─── TASK INPUTS ───

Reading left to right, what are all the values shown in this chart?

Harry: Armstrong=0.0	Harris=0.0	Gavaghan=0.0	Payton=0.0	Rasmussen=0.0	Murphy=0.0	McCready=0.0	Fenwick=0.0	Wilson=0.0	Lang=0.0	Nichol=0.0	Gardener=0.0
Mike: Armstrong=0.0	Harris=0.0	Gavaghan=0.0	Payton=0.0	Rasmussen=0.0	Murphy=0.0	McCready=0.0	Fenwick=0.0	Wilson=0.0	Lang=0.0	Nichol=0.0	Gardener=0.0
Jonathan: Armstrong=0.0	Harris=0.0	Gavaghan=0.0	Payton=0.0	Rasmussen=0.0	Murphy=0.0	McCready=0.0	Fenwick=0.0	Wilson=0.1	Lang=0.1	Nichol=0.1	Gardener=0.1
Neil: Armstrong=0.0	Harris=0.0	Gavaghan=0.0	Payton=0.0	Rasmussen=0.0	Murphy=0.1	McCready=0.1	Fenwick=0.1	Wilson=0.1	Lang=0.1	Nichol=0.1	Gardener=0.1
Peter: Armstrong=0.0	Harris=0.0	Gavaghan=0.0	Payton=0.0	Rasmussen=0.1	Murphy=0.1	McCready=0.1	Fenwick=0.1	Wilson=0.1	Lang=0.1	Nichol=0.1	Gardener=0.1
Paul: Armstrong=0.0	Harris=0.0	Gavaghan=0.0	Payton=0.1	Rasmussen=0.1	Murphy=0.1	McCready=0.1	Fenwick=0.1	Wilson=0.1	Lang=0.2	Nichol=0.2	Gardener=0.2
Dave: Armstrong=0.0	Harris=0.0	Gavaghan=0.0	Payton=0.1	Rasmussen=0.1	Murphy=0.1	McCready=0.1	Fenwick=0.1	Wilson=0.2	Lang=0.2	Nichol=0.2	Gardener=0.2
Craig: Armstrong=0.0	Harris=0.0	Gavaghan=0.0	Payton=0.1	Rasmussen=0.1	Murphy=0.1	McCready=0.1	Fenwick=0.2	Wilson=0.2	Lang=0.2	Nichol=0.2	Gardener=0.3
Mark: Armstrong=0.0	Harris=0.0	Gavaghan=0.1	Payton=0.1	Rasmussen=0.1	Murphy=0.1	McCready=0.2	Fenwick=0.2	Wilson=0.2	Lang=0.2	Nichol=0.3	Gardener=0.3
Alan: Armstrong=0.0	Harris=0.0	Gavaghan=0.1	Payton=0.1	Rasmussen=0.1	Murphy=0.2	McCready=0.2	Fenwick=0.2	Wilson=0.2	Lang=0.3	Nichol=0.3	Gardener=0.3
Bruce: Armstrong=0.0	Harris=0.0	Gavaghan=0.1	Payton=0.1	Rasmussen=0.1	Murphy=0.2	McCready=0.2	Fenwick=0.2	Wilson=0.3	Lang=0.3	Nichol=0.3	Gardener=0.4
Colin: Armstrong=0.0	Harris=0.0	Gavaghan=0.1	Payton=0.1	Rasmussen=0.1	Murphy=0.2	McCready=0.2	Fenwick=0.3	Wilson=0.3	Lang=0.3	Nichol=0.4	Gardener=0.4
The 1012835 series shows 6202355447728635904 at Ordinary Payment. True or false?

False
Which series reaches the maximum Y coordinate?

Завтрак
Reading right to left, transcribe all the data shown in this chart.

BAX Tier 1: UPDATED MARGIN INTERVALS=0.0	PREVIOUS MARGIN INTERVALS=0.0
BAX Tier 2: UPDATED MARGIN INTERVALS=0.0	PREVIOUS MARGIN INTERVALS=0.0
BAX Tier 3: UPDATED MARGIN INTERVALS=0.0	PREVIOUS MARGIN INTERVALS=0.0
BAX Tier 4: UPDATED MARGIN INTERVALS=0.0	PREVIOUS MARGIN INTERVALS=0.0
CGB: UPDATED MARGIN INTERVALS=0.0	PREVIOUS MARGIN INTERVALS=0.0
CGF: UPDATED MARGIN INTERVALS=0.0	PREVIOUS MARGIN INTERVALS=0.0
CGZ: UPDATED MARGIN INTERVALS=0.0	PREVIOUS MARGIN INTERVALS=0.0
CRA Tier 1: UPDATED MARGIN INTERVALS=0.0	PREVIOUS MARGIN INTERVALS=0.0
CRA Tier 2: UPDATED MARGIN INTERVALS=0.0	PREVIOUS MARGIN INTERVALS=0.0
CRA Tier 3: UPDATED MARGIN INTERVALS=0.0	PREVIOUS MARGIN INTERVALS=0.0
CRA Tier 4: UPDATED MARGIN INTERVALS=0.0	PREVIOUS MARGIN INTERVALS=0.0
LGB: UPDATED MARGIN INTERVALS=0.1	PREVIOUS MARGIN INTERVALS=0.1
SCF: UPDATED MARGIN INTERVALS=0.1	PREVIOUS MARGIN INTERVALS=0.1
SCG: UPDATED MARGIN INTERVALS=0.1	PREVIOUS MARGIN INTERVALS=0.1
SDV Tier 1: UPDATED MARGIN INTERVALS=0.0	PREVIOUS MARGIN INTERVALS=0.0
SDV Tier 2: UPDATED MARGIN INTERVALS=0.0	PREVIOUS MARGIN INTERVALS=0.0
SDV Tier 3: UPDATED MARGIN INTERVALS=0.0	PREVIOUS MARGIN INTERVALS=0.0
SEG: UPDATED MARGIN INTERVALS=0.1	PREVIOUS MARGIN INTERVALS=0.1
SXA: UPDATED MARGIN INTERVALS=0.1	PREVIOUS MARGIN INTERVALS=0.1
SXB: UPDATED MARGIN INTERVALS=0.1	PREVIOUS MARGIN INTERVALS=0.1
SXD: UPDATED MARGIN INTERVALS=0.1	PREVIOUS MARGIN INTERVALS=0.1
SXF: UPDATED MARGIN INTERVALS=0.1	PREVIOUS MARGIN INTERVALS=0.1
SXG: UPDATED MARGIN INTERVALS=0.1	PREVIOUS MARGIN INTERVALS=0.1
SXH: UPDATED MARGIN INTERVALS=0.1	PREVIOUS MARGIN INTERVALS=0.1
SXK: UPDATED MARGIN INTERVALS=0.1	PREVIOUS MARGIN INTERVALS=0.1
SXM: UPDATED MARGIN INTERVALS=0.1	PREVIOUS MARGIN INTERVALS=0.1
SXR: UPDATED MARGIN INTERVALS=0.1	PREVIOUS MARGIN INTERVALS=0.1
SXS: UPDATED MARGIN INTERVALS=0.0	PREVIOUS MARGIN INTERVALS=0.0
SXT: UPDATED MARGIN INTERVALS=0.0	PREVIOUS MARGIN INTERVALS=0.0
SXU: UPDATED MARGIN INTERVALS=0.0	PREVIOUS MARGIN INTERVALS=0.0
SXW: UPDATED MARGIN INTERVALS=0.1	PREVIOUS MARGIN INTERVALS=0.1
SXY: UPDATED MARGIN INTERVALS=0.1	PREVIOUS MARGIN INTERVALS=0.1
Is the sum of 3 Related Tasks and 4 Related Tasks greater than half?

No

───

- [TASK PROMPT]:
Copy, unchanged, the lines of the listing above, from the line containing "BAX Tier 1: UPDATED" through the line containing "SXF: UPDATED MARGIN".

- [TASK RESULT]:
BAX Tier 1: UPDATED MARGIN INTERVALS=0.0	PREVIOUS MARGIN INTERVALS=0.0
BAX Tier 2: UPDATED MARGIN INTERVALS=0.0	PREVIOUS MARGIN INTERVALS=0.0
BAX Tier 3: UPDATED MARGIN INTERVALS=0.0	PREVIOUS MARGIN INTERVALS=0.0
BAX Tier 4: UPDATED MARGIN INTERVALS=0.0	PREVIOUS MARGIN INTERVALS=0.0
CGB: UPDATED MARGIN INTERVALS=0.0	PREVIOUS MARGIN INTERVALS=0.0
CGF: UPDATED MARGIN INTERVALS=0.0	PREVIOUS MARGIN INTERVALS=0.0
CGZ: UPDATED MARGIN INTERVALS=0.0	PREVIOUS MARGIN INTERVALS=0.0
CRA Tier 1: UPDATED MARGIN INTERVALS=0.0	PREVIOUS MARGIN INTERVALS=0.0
CRA Tier 2: UPDATED MARGIN INTERVALS=0.0	PREVIOUS MARGIN INTERVALS=0.0
CRA Tier 3: UPDATED MARGIN INTERVALS=0.0	PREVIOUS MARGIN INTERVALS=0.0
CRA Tier 4: UPDATED MARGIN INTERVALS=0.0	PREVIOUS MARGIN INTERVALS=0.0
LGB: UPDATED MARGIN INTERVALS=0.1	PREVIOUS MARGIN INTERVALS=0.1
SCF: UPDATED MARGIN INTERVALS=0.1	PREVIOUS MARGIN INTERVALS=0.1
SCG: UPDATED MARGIN INTERVALS=0.1	PREVIOUS MARGIN INTERVALS=0.1
SDV Tier 1: UPDATED MARGIN INTERVALS=0.0	PREVIOUS MARGIN INTERVALS=0.0
SDV Tier 2: UPDATED MARGIN INTERVALS=0.0	PREVIOUS MARGIN INTERVALS=0.0
SDV Tier 3: UPDATED MARGIN INTERVALS=0.0	PREVIOUS MARGIN INTERVALS=0.0
SEG: UPDATED MARGIN INTERVALS=0.1	PREVIOUS MARGIN INTERVALS=0.1
SXA: UPDATED MARGIN INTERVALS=0.1	PREVIOUS MARGIN INTERVALS=0.1
SXB: UPDATED MARGIN INTERVALS=0.1	PREVIOUS MARGIN INTERVALS=0.1
SXD: UPDATED MARGIN INTERVALS=0.1	PREVIOUS MARGIN INTERVALS=0.1
SXF: UPDATED MARGIN INTERVALS=0.1	PREVIOUS MARGIN INTERVALS=0.1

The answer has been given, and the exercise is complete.